The executive board also stated that it supports increased Congressional funding of the U.S. Food and Drug Administration's Center for Veterinary Medicine for the New Animal Drug Application Approval Process and says it supports user fees for new animal drug applications only if fees are directed toward developing a quicker review and approval process.
Also, in relation to animal drugs, the AVMA says it urges the FDA to consider the balance of a drug's risk against the benefit it provides and the impact its withdrawal could have before removing any animal drugs from the marketplace.
A central vaccine safety reporting system also should be a top priority for the U.S. Department of Agriculture's Animal and Plant Health Inspection Service, according to the executive board.
Additionally, the executive board rescinded the AVMA's liaison to the Animal Health Institute and to the Environmental Protection Agency's Pesticide Program Dialogue Committee, but continued collaboration outside the formal relationship is encouraged.

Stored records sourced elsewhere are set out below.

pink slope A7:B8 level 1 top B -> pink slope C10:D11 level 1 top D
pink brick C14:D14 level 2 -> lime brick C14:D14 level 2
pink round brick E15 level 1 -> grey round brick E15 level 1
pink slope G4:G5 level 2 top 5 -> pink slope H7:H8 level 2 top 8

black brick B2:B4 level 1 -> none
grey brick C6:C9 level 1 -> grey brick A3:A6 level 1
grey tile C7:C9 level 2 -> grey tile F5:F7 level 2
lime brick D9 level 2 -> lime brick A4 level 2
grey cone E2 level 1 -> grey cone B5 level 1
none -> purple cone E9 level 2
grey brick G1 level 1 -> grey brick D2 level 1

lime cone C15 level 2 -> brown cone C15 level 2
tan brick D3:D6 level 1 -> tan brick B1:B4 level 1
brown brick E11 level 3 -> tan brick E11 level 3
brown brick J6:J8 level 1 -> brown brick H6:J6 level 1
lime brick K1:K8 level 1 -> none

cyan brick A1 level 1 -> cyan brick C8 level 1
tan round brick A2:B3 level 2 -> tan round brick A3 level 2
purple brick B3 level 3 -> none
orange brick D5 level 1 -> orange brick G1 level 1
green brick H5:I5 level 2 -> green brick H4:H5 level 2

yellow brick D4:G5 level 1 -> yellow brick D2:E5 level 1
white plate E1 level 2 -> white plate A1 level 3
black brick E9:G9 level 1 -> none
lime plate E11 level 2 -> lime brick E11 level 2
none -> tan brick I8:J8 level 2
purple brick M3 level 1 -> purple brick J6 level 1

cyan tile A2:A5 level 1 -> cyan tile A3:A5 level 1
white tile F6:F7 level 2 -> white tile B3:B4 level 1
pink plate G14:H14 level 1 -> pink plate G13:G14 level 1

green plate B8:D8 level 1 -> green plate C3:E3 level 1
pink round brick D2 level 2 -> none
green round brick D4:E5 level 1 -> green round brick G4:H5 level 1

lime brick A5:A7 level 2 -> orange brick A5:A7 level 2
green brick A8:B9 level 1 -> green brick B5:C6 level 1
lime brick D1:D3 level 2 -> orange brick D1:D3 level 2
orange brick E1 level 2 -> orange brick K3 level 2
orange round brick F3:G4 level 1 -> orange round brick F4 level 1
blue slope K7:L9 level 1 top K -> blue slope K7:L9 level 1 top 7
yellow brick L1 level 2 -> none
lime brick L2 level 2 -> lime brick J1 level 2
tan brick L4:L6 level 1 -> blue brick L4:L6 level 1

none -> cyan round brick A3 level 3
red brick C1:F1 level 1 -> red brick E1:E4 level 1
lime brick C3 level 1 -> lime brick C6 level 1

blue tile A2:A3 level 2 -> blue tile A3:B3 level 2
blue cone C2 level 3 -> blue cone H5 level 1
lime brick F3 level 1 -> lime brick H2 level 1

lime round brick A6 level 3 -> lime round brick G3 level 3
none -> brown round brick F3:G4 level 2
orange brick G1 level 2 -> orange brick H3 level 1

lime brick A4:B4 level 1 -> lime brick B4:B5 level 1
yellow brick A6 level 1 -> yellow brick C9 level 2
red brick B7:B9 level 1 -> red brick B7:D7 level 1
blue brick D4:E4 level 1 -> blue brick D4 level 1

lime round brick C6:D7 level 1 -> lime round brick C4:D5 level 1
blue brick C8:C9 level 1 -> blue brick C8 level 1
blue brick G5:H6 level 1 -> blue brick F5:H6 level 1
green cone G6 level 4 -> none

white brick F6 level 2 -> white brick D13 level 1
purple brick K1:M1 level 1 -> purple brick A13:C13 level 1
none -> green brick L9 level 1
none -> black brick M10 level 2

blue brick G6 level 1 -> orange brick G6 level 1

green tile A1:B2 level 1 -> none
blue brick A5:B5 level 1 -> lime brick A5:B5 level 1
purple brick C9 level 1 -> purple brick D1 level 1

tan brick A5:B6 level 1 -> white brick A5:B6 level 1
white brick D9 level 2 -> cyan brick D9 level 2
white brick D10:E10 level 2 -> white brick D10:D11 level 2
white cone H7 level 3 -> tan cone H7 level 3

A new general policy called simply "Rabies" also was approved, while the board rescinded six other rabies-related policies. The general policy now encompasses all aspects of the disease. Participation in a number of collaborations with organizations that promote the human/animal health relationship also were approved by the board, including partnerships with the Centers for Disease Control and Prevention and the Healthy People 2010 initiative.
The executive board also released a charge to advocate more veterinary participation in aquatic animal health and to study how involved veterinarians currently are in aquatic animal health programs, as well as how they might become more involved in the future. A policy on antimicrobial use in all aquatic animals, not only the ones produced for food, also was adopted by the board.
Food-production issues also were addressed by the board, which encourages more veterinary participation in several food-safety areas like organics. Several language changes were made to other policies to make their original intentions more clear, as well.